TEXT EXCERPT ->
The last few days in Villarica, we got back in the saddle after 6 months of no cycling, we did a 60km mountainbike trail... think our respect for mountain bikers has jumped a fair bit after this day, it was dirt roads pretty much the whole way, the views again were great of another active volcano with snow on top called Villarica volcano, but our bodies were bate by the end as the terrain was very hilly and full of rocks, think we'd both take road cycling any day. One of the main reasons people head to Pucon & Villarica is to climb the volcano, using ice picks to get to the summit, then having a look at the active volcano on top, and the best part, sliding on your ass most of the way down on the snow. unfortunatly though our climb was cancelled for 2 days in a row because of cloud cover, so we did some cycling and drinking vino tinto instead.

From Villarica, we jumped on the bus heading back into Argentina, landing in the lakefront town called Bariloche. We had only 3 days here, but we definitely could have spent more, well Grainne for sure as every second shop was either a chocloate shop, a chocolate factoy, a cake shop or an ice cream parlour. Bariloche probably had the most scenic views we have seen yet on our travels, picture-perfect lakes and mountains and nice warm weather too was a nice surprise after Patagonia! Here we did more cycling, a nice 60km route called the Circuito Chico cycle. It was a great relief to be cycling on roads again after the dirt tracks of Chile, think Eoin's getting soft with old age now. The rest of time in Bariloche waws spent mastering our technique for getting free chocolate i.e. pretending we were serious buyers and then getting loads of samples, eating them as fast as possible and legging it when they were all finished. We did a few cool hikes/walks out of the town as well.

INFORMATION PROVIDED ->
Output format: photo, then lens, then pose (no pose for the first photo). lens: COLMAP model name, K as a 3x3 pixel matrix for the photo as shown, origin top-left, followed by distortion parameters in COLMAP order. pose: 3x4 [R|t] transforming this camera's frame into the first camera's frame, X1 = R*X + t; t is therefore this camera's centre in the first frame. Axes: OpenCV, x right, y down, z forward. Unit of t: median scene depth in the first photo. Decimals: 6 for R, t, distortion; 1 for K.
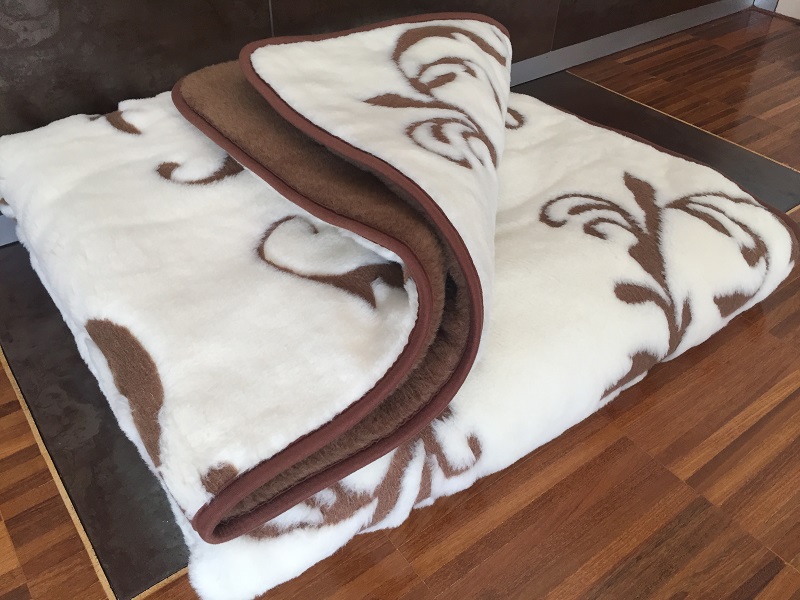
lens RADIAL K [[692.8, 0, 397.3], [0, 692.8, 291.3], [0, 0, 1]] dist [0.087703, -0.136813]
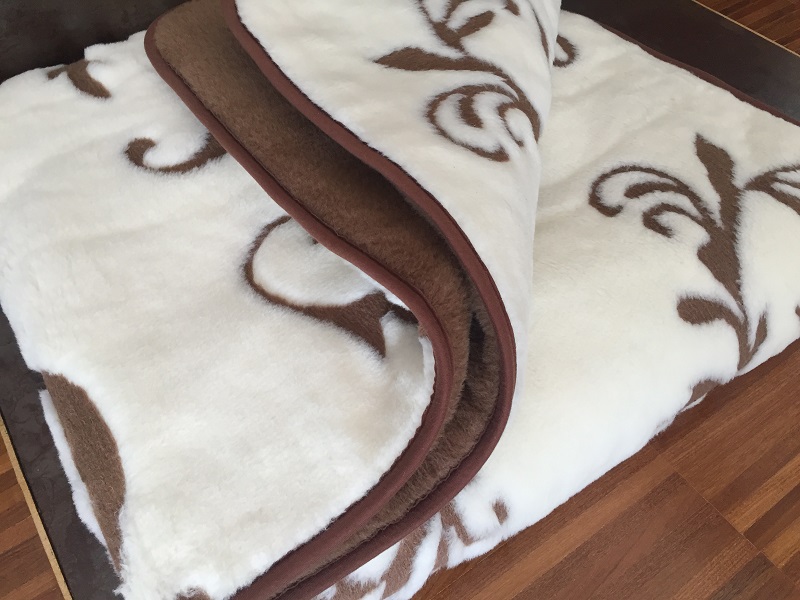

WHAT TO WORK ON ->
a - In the travel account, what is the name of the 60km cycle route ridden in Bariloche?
b - Sum up the travel account in two sentences.
The data is not required for this work.

RESULTS BY TASK ->
a - Circuito Chico.

b - After six months without cycling, the travelers rode a hilly, rocky 60km mountain bike trail near Villarica, and their volcano climb was canceled two days in a row because of cloud cover. They then took a bus back into Argentina to Bariloche, where they rode the 60km Circuito Chico on roads, collected free chocolate samples, and did some hikes among scenic lakes and mountains.